When I run the following command, after making changes to cfg.pm ./statsupload.pl --config cfg.pm I see that ...... .... Searching /var/log/hadoop/logs/history for logs ./statsupload.pl: No such file or directory [/var/log/hadoop/logs/history/done/ec2-XXXXXXXXX.amazonaws.com1363721010255/2013/03/19/000000/job_201303191923_0004_conf.xml] ....

However, I observe that the log files are of format $ cd /var/log/hadoop/logs/history/done/ec2-XXXXXXXXXXXX1363721010255/2013/03/19/000000 $ ls ec2-XXXXXXXXX.amazonaws.com_1363721010255_job_201303191923_0002_conf.xml

Have I missed any configuration? Why is it not searching for ec2-XXXXXXXXX.amazonaws.com_1363721010255_job_201303191923_0002_conf.xml ?

Any help is appreciated in this regard.

Thank You.

matthayes commented 11 years ago

I see, so it appears your job conf xml files have a different naming convention than the script expects. As a workaround you could just comment out lines 285-297 since the job xml files are not actually used at the moment. Can you let me know if this fixes it for you? I think this is where the script is probably failing. I'll fix the script so it finds the conf files correctly. Thanks for your patience :)

SwathiMystery commented 11 years ago

Sure. I am trying to test the tool on 1+6 node cluster on cloud. Just wanted to make sure everything works and my understanding is right, before deploying to a larger cluster. I am pretty much interested in this tool and would like to contribute going forward.
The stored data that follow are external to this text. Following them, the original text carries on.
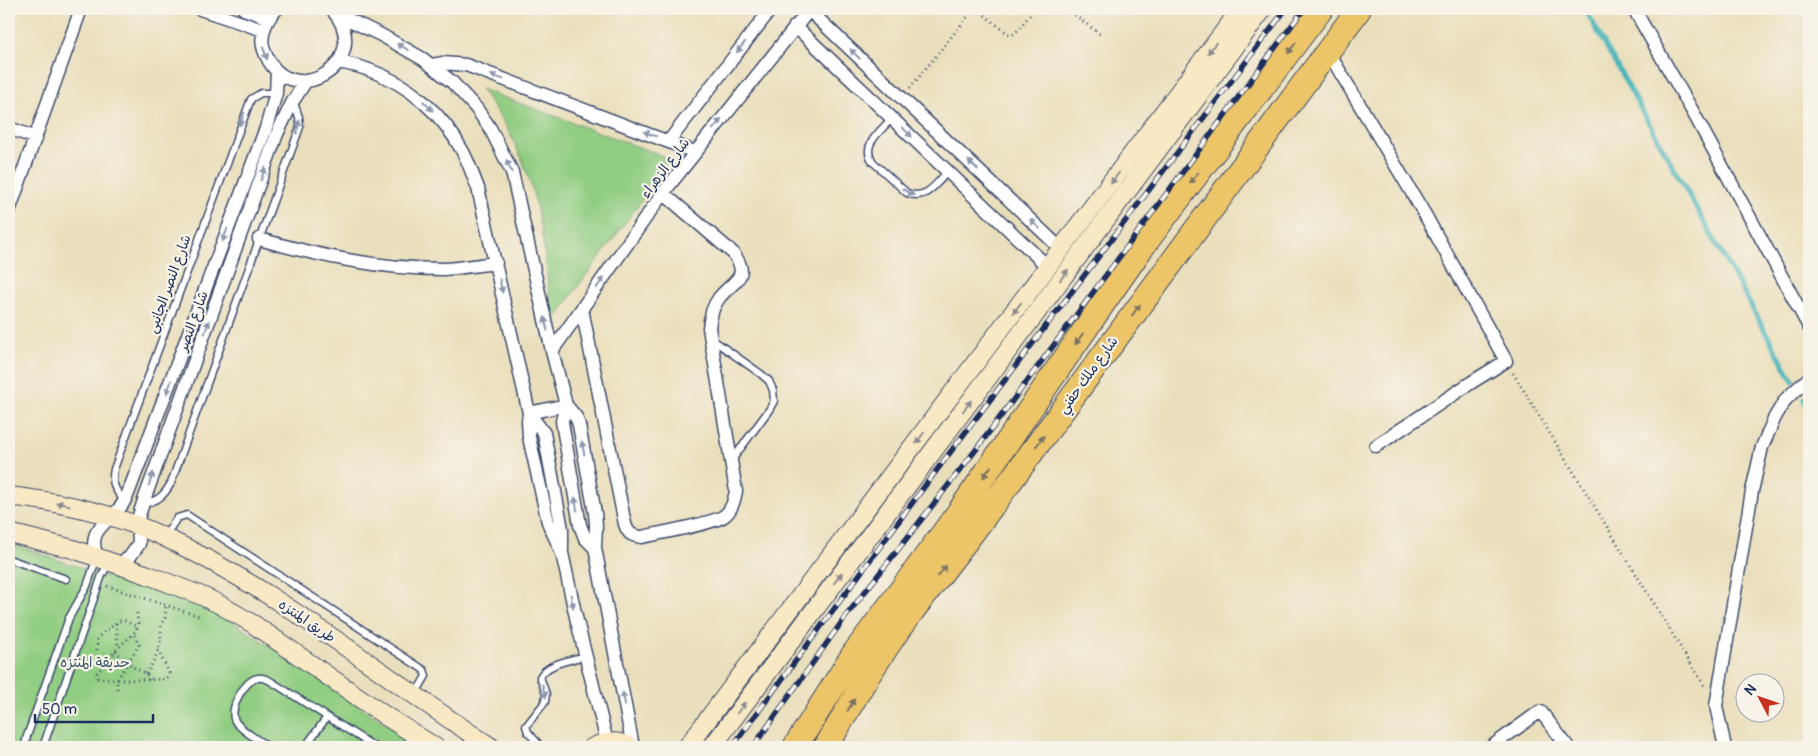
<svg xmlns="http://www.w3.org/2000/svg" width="1818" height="756" font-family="Pangolin,'Playpen Sans Arabic',sans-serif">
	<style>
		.green { fill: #91cd82; stroke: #567e70 }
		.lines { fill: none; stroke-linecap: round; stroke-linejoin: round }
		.stream { stroke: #44b4bb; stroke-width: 5 }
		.lane-casing { stroke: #3a496c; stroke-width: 9 }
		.street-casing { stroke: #3a496c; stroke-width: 15 }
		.secondary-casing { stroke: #3a496c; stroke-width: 20 }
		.highway-casing { stroke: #3a496c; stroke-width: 26 }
		.path { stroke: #3a496c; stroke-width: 3; stroke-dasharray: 1 4; stroke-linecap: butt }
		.lane { stroke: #fff; stroke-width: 6 }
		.street { stroke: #fff; stroke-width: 12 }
		.secondary { stroke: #f8e8c3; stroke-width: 18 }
		.highway { stroke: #edc569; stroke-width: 24 }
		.rail-casing { stroke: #1b2f5e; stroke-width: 5.5 }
		.rail { stroke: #f7f3e8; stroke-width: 4; stroke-dasharray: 11; stroke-linecap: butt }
		.oneway { fill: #8d97ae }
		.oneway2 { fill: #8a8c90 }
		.oneway3 { fill: #797263 }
		.labels { text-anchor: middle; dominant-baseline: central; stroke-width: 4.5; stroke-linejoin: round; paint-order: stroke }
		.street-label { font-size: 14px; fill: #1b2f5e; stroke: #f7f3e8 }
		.park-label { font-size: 14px; fill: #385667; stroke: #f7f3e8 }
	</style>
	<rect width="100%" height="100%" fill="#f7f3e8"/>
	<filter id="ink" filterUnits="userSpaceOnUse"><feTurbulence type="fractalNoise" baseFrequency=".02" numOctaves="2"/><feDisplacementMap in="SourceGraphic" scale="10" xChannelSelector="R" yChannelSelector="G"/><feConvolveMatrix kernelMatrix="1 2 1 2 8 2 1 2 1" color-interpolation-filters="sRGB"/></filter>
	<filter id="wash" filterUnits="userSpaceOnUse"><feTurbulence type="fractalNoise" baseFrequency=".0096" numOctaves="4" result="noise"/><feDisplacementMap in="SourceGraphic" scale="20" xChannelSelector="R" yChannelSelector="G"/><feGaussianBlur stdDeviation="1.12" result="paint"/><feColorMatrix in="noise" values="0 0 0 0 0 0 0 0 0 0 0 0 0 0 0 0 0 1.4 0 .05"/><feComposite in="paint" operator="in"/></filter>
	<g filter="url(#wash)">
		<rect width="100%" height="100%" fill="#eadfbc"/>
		<path class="green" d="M481,89L663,156L666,163L662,173L576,289L552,325C546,262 542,195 512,138C504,121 492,105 481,89Z
			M9,543L108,577L215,610L421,747H9Z"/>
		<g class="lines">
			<path class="stream" d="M1585,9L1793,381
				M1804,399L1809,408"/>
		</g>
	</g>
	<g filter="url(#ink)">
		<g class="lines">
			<defs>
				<path id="lane" d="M892,118C881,131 860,145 873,162L907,193C926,201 936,184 948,171
					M713,340L761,374L769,381L773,390L774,401L769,410L732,460
					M125,501C115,491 111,483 114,469L251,99L261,93H276
					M143,503C157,502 164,496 171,483L300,127L299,117L294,103
					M165,536L177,518L187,515L424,670L426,676L416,693
					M9,559L66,579
					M25,747L26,739L69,618L87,586L96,560
					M43,747L102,575L106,568L111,564
					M269,747C260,741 240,730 235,721C228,709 245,679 258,678C263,677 267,679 272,682L375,747
					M305,747L327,717
					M541,747L528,732L526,726L545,702L546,694L540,677C547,663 572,660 585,656"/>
				<path id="street" d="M200,9L263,30
					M244,9L269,18
					M277,9C266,19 259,36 264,50C287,116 376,64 334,12
					M1634,9L1693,112L1809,327
					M809,10L1061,249
					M335,13L381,35L423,59L452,82L476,108L490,128L512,172L552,351L566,405L576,417L579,425L595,513L596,525L595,548L633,747
					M795,26L1048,267
					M1327,50L1424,213L1506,361L1472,382L1376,446
					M339,62C349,64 359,66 369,70C409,84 443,114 463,152C469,163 473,176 478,188L529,413L528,421L529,437L548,522L562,553L576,617L607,742
					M432,65L443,63L466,65L695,152
					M9,128L36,138
					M669,141L771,9
					M9,211L81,9
					M259,239C319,256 380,269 443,269C460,268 478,265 496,263
					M582,309L625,524C628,534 632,536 642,537C659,533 712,524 724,516C732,510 734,501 736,491L709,328C710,317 712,307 719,298C732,281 752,278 733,253L663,193
					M552,351L663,193L810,9
					M566,405L562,421L563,428L580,525L585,538L595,548
					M529,413L544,433L562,529V549
					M529,413L566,405
					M97,558C88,532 101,527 117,511C122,506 126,499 129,491L266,128L276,93L277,72
					M113,563L121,562L129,558L139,544L138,519L143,503L277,134L293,101L306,81
					M1491,747L1539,712H1541L1568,747
					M1725,747L1716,706L1752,491L1762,447L1775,417L1786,399L1809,378"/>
				<path id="secondary" d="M9,496C62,502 117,514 166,538C282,593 383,677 491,747
					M9,533L73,549L148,575L202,596L219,604L253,624L387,717L435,747
					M593,747C606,741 618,740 631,747
					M687,747L1241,9
					M712,747L1263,9"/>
				<path id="highway" d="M795,747L853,655L959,512L1140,250L1321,9
					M826,747L868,675L900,627L978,525L1359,9"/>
			</defs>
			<use href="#lane" class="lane-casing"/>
			<use href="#street" class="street-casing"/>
			<use href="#secondary" class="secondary-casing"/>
			<use href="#highway" class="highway-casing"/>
			<path class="path" d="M977,9L1008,34L1012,35L1016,32L1035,9
				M1067,9L1101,35
				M910,88L974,9
				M1513,373L1705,687
				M107,586L199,616
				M137,613L138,624L136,631L118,648L97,673L98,678L122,680L166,679L169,673L158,650
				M116,623L118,648
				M97,650V640L99,636L119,621H125L137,627
				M115,651L133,667L146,674L150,680
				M146,674C152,665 157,655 160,644C162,636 159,624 165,618L166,604
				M117,689V680L139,645L134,634"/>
			<use href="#lane" class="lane"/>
			<use href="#street" class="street"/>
			<use href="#secondary" class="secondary"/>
			<use href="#highway" class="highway"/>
			<defs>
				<path id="rail" d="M732,747L927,483L1286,9
					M753,747L846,616L975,451L1304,9"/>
			</defs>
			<use href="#rail" class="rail-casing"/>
			<use href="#rail" class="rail"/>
		</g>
		<defs><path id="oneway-solid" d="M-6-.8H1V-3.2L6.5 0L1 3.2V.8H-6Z" transform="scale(1.25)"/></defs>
		<g class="oneway">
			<use href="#oneway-solid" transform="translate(403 47) rotate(-150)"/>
			<use href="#oneway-solid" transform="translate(741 47) rotate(128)"/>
			<use href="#oneway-solid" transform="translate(265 53) rotate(71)"/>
			<use href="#oneway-solid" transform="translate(855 54) rotate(-136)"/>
			<use href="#oneway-solid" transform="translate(497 77) rotate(-160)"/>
			<use href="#oneway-solid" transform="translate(428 106) rotate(45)"/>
			<use href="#oneway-solid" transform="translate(242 119) rotate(110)"/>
			<use href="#oneway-solid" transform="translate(717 124) rotate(-51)"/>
			<use href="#oneway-solid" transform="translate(298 127) rotate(-80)"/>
			<use href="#oneway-solid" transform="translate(907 132) rotate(44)"/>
			<use href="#oneway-solid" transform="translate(650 134) rotate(-160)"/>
			<use href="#oneway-solid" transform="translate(973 165) rotate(-137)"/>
			<use href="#oneway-solid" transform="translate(509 166) rotate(-113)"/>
			<use href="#oneway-solid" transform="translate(263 174) rotate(-70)"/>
			<use href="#oneway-solid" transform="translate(908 192) rotate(30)"/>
			<use href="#oneway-solid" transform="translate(1035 224) rotate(-137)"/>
			<use href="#oneway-solid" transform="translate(225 235) rotate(111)"/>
			<use href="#oneway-solid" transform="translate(600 283) rotate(-55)"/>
			<use href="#oneway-solid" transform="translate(501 286) rotate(78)"/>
			<use href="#oneway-solid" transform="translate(546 324) rotate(-102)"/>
			<use href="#oneway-solid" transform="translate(207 327) rotate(-70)"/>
			<use href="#oneway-solid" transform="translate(169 387) rotate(110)"/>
			<use href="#oneway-solid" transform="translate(583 448) rotate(-101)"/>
			<use href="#oneway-solid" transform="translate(151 479) rotate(-70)"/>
			<use href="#oneway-solid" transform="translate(576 504) rotate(-100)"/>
			<use href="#oneway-solid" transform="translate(572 601) rotate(78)"/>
			<use href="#oneway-solid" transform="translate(544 691) rotate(76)"/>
			<use href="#oneway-solid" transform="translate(624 699) rotate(-101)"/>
		</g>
		<g class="oneway2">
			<use href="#oneway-solid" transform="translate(1212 48) rotate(127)"/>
			<use href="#oneway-solid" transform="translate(1115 178) rotate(127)"/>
			<use href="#oneway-solid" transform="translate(1064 275) rotate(-53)"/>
			<use href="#oneway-solid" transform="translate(1017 308) rotate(127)"/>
			<use href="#oneway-solid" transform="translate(967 406) rotate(-53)"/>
			<use href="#oneway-solid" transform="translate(920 438) rotate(127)"/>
			<use href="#oneway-solid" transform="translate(63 504) rotate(-168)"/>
			<use href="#oneway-solid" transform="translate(838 578) rotate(-53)"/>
			<use href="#oneway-solid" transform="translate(741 708) rotate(-53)"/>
		</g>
		<g class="oneway3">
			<use href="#oneway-solid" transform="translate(1292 48) rotate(127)"/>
			<use href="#oneway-solid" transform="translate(1194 178) rotate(127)"/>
			<use href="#oneway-solid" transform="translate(1136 310) rotate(-54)"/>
			<use href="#oneway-solid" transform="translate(1079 339) rotate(125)"/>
			<use href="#oneway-solid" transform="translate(1040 441) rotate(-54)"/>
			<use href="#oneway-solid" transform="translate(987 472) rotate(125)"/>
			<use href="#oneway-solid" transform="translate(942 571) rotate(-53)"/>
			<use href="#oneway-solid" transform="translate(851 705) rotate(-59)"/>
		</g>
	</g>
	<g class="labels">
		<g class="street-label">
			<text transform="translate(665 168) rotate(-53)">شارع الزهراء</text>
			<text transform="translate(169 284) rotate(-70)">شارع النصر الجانبى</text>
			<text transform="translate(193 321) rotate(-70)">شارع النصر</text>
			<text transform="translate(1088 375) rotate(-54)">شارع ملك حفني</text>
			<text transform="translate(307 621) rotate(34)">طريق المنتزه</text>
		</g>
		<g class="park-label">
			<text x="95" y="662">حديقة المنتزه</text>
		</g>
	</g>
	<rect width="1818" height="756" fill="none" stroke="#f7f3e8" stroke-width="30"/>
	<g transform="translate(1760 698) rotate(311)"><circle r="24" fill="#f7f3e8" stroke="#9fa5b1"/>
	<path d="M0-4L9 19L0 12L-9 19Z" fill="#c8321e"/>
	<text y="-8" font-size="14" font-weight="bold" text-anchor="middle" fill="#1b2f5e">N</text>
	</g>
	<path d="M35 714v8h118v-8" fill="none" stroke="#1b2f5e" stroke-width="2.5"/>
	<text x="42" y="714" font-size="15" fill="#1b2f5e" stroke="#f7f3e8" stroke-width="4" paint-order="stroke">50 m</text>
</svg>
I commented the lines in statsupload.pl from 285-297, as you suggested and I see the same issue. AFAIK, the logs generated will be of this pattern in the folder /var/log/hadoop/logs/history/done// Further down, it will be of format year/month/day and then, 000000/ here, comes all conf.xml files. But, has a prefix of for the job as follows

_job_201303191923_0042_conf.xml Also, checking of HDFS files is returning 0, even if there are files. I'm using CDH4 mrv1. Right now, I've whiteelephant deployed on Namenode. I'm afraid, if I have missed any configuration or doing something wrong. Thanks in advance.
matthayes commented 11 years ago

I was able to reproduce your problem. I missed a line you need to change as a workaround. Comment out the "findqueue" line like this:

    # $queue = findqueue( $xml );
    $queue = "default";

It's getting the queue name from the job conf xml and since the script can't find it it's failing.

SwathiMystery commented 11 years ago

Awesome! setting it to default is able to put the files. However, while checking HDFS data, it says Found 0 existing files in HDFS. Anything not configured?

matthayes commented 11 years ago

I update the script to be more flexible with the job conf xml names. Can you try it again? Under your scenario it should now upload the job conf xml.

It also now logs the command used to list files in HDFS. You can you use this to double check why it isn't finding anything after running the first time.

matthayes commented 11 years ago

Also make sure you've updated "days" in cfg.pm to be at least older than your log files being uploaded or it won't search those days in HDFS.